:: Problem requirements ::
Transcribe exactly the lines that fall between the one holding "index dip: (803, 786)" and the one holding "middle dip: (809, 928)", inclusive, from the entries below.

:: Named joint coordinates ::
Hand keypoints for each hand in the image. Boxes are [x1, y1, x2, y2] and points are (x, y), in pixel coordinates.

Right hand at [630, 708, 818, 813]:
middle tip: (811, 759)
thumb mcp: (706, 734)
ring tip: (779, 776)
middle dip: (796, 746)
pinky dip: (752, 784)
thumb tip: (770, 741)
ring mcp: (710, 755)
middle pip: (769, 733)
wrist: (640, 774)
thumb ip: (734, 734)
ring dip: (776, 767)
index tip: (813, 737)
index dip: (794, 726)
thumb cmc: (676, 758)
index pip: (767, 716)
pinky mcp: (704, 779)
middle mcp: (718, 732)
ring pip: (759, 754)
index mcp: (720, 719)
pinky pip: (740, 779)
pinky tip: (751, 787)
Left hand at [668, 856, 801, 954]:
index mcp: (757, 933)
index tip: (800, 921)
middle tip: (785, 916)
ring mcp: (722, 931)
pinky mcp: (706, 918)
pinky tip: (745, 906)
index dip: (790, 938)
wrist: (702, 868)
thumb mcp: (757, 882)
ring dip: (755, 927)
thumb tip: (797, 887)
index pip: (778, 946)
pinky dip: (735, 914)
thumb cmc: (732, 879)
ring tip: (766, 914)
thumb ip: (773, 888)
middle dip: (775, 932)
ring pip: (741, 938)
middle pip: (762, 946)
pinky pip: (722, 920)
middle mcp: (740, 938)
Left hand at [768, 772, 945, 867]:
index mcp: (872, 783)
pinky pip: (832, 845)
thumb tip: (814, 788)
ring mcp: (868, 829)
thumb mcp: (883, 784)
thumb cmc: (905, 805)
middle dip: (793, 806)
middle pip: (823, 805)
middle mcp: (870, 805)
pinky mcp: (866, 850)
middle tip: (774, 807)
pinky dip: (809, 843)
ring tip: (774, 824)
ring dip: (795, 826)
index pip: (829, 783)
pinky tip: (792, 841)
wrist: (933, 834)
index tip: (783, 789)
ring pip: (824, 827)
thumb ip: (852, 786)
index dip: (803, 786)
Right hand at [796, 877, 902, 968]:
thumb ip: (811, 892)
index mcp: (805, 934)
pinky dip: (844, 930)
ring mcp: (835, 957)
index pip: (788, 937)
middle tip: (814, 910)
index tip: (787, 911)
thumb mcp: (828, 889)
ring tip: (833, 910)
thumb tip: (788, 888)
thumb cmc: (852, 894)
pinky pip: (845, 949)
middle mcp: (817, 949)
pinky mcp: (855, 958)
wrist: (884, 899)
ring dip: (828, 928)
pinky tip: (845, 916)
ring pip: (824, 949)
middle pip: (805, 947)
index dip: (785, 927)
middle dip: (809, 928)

--

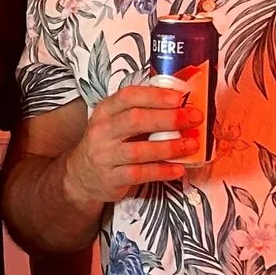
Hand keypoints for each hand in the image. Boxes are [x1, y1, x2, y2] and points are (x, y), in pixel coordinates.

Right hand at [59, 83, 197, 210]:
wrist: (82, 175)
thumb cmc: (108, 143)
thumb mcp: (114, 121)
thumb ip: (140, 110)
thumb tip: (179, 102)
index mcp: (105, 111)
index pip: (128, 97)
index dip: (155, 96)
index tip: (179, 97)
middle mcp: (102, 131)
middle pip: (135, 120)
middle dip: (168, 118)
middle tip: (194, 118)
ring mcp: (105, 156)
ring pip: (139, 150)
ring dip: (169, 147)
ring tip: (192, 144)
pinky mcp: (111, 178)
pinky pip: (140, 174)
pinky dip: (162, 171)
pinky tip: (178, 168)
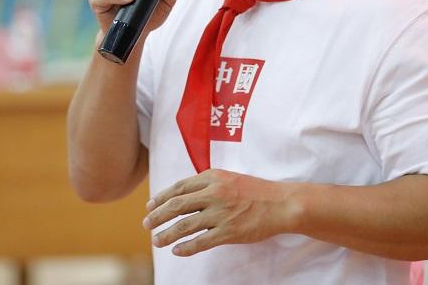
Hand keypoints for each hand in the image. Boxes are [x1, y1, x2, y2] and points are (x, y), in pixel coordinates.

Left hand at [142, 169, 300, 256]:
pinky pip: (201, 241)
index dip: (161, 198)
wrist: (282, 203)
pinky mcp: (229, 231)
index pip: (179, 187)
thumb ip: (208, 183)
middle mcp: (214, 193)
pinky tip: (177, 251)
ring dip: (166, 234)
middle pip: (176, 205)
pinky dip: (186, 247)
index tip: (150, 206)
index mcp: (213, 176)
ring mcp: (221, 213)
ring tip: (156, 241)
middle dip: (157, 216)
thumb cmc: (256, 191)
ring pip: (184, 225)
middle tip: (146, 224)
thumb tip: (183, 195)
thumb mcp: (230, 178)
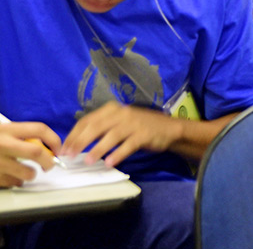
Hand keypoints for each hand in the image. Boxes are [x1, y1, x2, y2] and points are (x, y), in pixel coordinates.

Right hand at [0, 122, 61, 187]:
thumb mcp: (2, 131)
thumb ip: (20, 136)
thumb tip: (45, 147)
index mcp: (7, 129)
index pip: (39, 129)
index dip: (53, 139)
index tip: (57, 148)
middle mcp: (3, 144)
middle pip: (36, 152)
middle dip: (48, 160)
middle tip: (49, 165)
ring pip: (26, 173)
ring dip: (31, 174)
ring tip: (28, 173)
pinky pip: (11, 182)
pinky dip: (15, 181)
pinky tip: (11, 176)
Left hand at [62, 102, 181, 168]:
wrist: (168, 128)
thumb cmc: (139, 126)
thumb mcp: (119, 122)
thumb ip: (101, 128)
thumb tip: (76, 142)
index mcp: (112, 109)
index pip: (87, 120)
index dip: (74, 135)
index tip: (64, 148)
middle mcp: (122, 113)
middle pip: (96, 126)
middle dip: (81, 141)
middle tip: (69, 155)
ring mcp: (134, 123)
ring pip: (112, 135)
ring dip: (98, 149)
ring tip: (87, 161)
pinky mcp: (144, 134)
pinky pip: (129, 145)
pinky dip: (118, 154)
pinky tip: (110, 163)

* * *

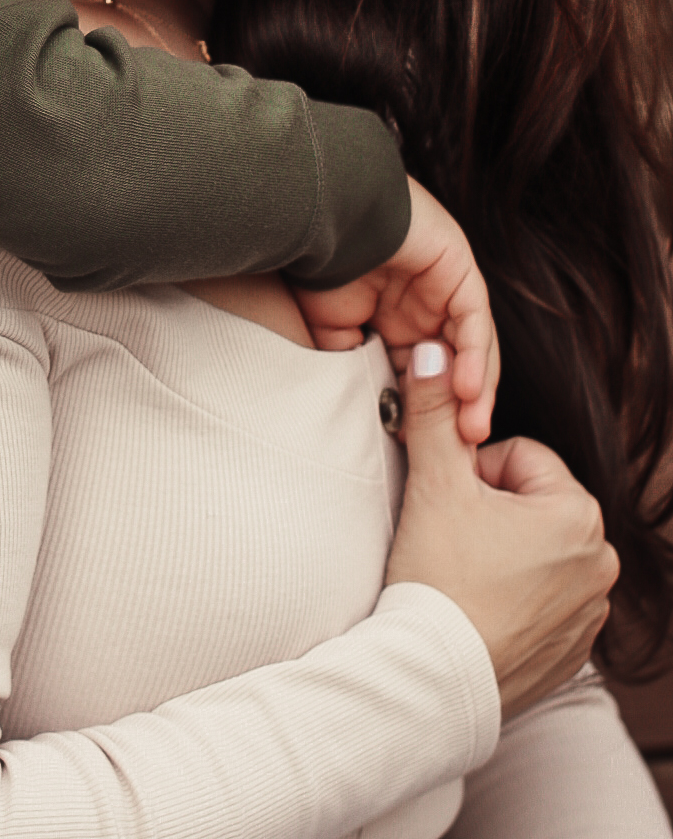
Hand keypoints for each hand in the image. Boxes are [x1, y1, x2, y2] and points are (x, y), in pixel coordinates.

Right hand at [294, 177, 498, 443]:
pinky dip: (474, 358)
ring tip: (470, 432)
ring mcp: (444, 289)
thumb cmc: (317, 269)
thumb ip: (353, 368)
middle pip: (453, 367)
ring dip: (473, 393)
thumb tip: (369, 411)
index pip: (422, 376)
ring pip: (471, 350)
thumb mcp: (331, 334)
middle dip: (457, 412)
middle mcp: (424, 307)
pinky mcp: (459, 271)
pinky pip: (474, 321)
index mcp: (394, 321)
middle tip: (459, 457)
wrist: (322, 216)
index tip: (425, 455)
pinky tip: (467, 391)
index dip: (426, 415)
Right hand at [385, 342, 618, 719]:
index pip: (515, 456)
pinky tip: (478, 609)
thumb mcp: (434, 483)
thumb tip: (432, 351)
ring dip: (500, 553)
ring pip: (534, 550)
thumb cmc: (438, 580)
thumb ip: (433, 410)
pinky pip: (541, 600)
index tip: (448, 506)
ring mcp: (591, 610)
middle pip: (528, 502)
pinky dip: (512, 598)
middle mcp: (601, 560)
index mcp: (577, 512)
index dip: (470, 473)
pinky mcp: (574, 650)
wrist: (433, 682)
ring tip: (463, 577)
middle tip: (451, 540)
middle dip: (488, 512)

:: Worked solution ::
index dip: (803, 786)
Right hand at [796, 877, 902, 968]:
thumb ip: (811, 892)
index mcp: (805, 934)
pinky dip: (844, 930)
ring mcp: (835, 957)
index pip: (788, 937)
middle tip: (814, 910)
index tip: (787, 911)
thumb mcp: (828, 889)
ring tip: (833, 910)
thumb tip: (788, 888)
thumb cmc: (852, 894)
pinky pip: (845, 949)
middle mcp: (817, 949)
pinky mcp: (855, 958)
wrist: (884, 899)
ring dip: (828, 928)
pinky tip: (845, 916)
ring pip: (824, 949)
middle pip: (805, 947)
index dip: (785, 927)
middle dip: (809, 928)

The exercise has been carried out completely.